The first issue was at the very beginning. The festival was a ticketed event which was distributed over various different mediums including the same kind of tickets you might get for a music concept and an email type ticket from a website like 5pm.co.uk

This last kind of ticket caused no end of problems for the staff at the event. Each person with an electronic ticket was asked to join a secondary queue and each unique number was checked off a list by hand. A very time consuming task prone to errors and frustrating ticket holders immensely. This was especially the case when everyone was kept outside (in the rain) until opening time so a lot of the people in the queue must have spent the first 30mins of their 3.5  hours at the event queuing to get in. Not good!

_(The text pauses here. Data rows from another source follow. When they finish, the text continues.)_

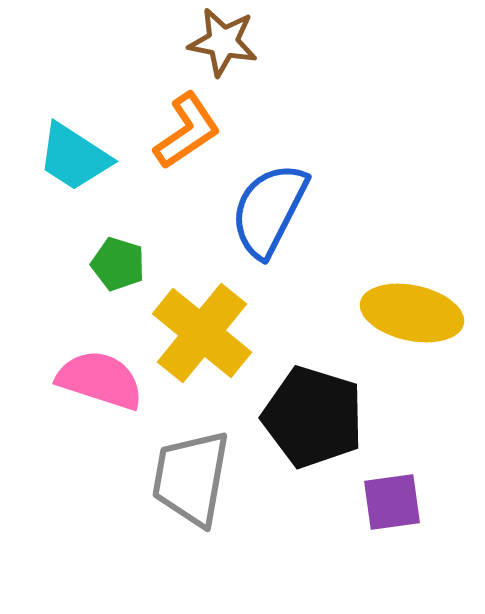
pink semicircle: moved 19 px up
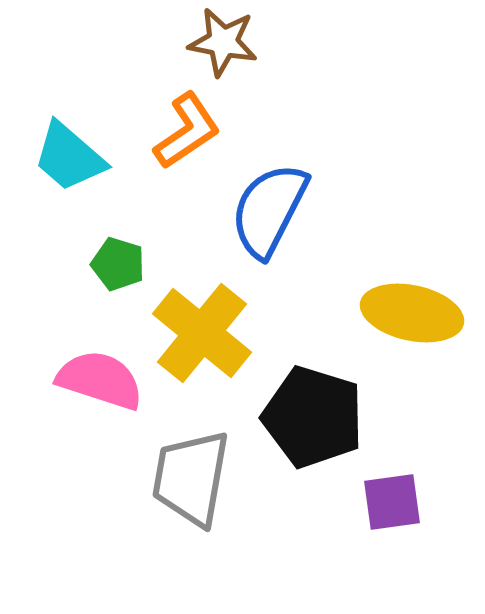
cyan trapezoid: moved 5 px left; rotated 8 degrees clockwise
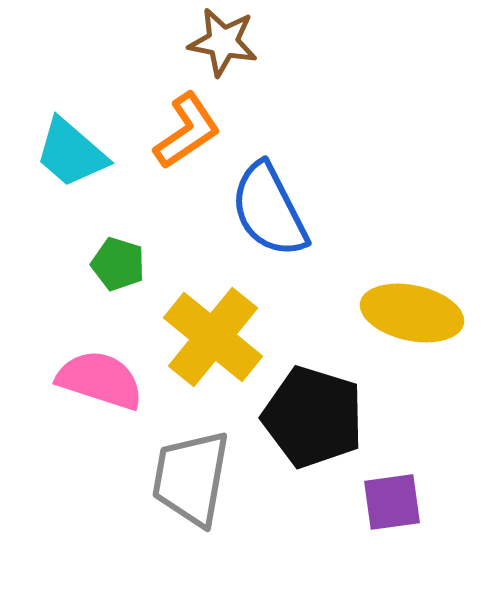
cyan trapezoid: moved 2 px right, 4 px up
blue semicircle: rotated 54 degrees counterclockwise
yellow cross: moved 11 px right, 4 px down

Point two is the atmosphere of the event for the most part was very subdued and sterile really. This was partly because at the beginning a lot of attendees were outside in the rain trying to get in but also the live music. This event was billed as having live music but actually probably less than half the time was spent with actual live music. Now, when there were live bands they were excellent so an improvement has to be to fill the full time with music so it becomes closer to a gig.

The final negative point to get out the way comes at the very end. After the last note had been played by the experienced and excellent SHOOGLENIFTY we were told to make our way out the venue. Fairly insistently lead out of the building actually which is pretty shoddy really and ends a decent event on a very poor note.

Post Negative Commentary

Anyway, with those pointers out of the way for the organisers mostly the festival was good fun. I saw a lot of people I follow on twitter and I enjoyed visiting all the stands. There was a wide breadth of experience in the abilities of the stall holders I noticed. For some of the brands like Distell and Glenfiddich these kind of events are small beer and their staff are trained accordingly. For other much smaller operations you could see people were being thrown in the deep end to contain the excitement of the Scottish whisky drinker.

Everyone seemed to be enjoying themselves and learning something from the brand ambassadors as well.